Naadody () is a 1992 Indian Malayalam-language action drama film produced and directed by Thampi Kannanthanam and written by T. A. Razzaq. It stars Mohanlal in the lead role, alongside Suresh Gopi, Babu Antony, N. N. Pillai, Jagathy Sreekumar, Kuthiravattam Pappu, Jose Pellissery, Sathaar, Mohini, Sangita Madhavan Nair, and Baby Vichitra. The music was composed by S. P. Venkatesh. The film was dubbed and released in Telugu as Brahmarudrudu.

Plot 

Sachidanandan comes to the hill station searching for Andrew in search of a promised job. He meets Sophy there and rescues a small girl from drowning. He then meets Menon, the child's Grand Father. Menon is a millionaire and Sophy is the Nanny who looks after his grand daughter, his sole heir. Sivan is Menon's nephew who draws a plot to get all the money from Menon and marry Sophy. He takes the help of Jackson,his horse trainer, to complete his plan. But Jackson had other plans.
- - - -
• EXERCISE TASKS
a: Extract the lines read from the pages in the rows, word for word, omitting the picture markers.
b: Write the next part of the article on the film Naadody.
The film article above has no connection to the rows that follow.
- - - -
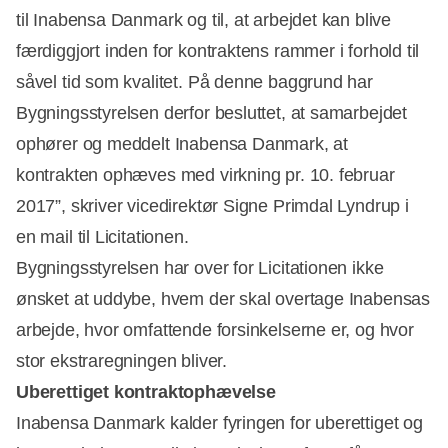
til Inabensa Danmark og til, at arbejdet kan blive
færdiggjort inden for kontraktens rammer i forhold til
Annonce
såvel tid som kvalitet. På denne baggrund har
Bygningsstyrelsen derfor besluttet, at samarbejdet
ophører og meddelt Inabensa Danmark, at
kontrakten ophæves med virkning pr. 10. februar
2017”, skriver vicedirektør Signe Primdal Lyndrup i
en mail til Licitationen.
Bygningsstyrelsen har over for Licitationen ikke
ønsket at uddybe, hvem der skal overtage Inabensas
arbejde, hvor omfattende forsinkelserne er, og hvor
stor ekstraregningen bliver.
Uberettiget kontraktophævelse
Inabensa Danmark kalder fyringen for uberettiget og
- - - -
• EXPECTED RESPONSES
a:
til Inabensa Danmark og til, at arbejdet kan blive
færdiggjort inden for kontraktens rammer i forhold til
Annonce
såvel tid som kvalitet. På denne baggrund har
Bygningsstyrelsen derfor besluttet, at samarbejdet
ophører og meddelt Inabensa Danmark, at
kontrakten ophæves med virkning pr. 10. februar
2017”, skriver vicedirektør Signe Primdal Lyndrup i
en mail til Licitationen.
Bygningsstyrelsen har over for Licitationen ikke
ønsket at uddybe, hvem der skal overtage Inabensas
arbejde, hvor omfattende forsinkelserne er, og hvor
stor ekstraregningen bliver.
Uberettiget kontraktophævelse
Inabensa Danmark kalder fyringen for uberettiget og

b:
Cast 
 Mohanlal as Sachidanandan and Balakrishnan Bhagavathar (dual role)
 Mohini as Sophy Ninan Varghese
 Suresh Gopi as Shivan
 N. N. Pillai as Prabhakara Menon
 Babu Antony as Jackson
 Jagathy Sreekumar as Kunjikuttan Nair
 Kuthiravattam Pappu as Kutty
 Jose Pellissery as Narayanan
 Sangita as Sindhu, Sachidanandan's step-sister
 Sathaar as Police Officer
 Baby Vichithra as Chinnu Mol
 Prathapachandran as Ninan Varghese, Sophy's father
 Nandhu as Villager
 Ravi Menon as Doctor
 Silk Smitha as Item girl (Cameo appearance)
 Chithra as Susheela, Balakrishnan's wife and Sachidanandan's mother (Cameo appearance)
 Rupini as Meera Nair, Balakrishnan's wife and Sindhu's mother (Cameo appearance)

Production 
For an emotional scene in the film taking place after the conversation between Mohanlal and N. N. Pillai, director Kannanthanam challenged Mohanlal to cry without using Glycerine. Ultimately, Mohanlal won the bet. During the shooting of this film, Babu Antony fell head first into a glass panel and started bleeding.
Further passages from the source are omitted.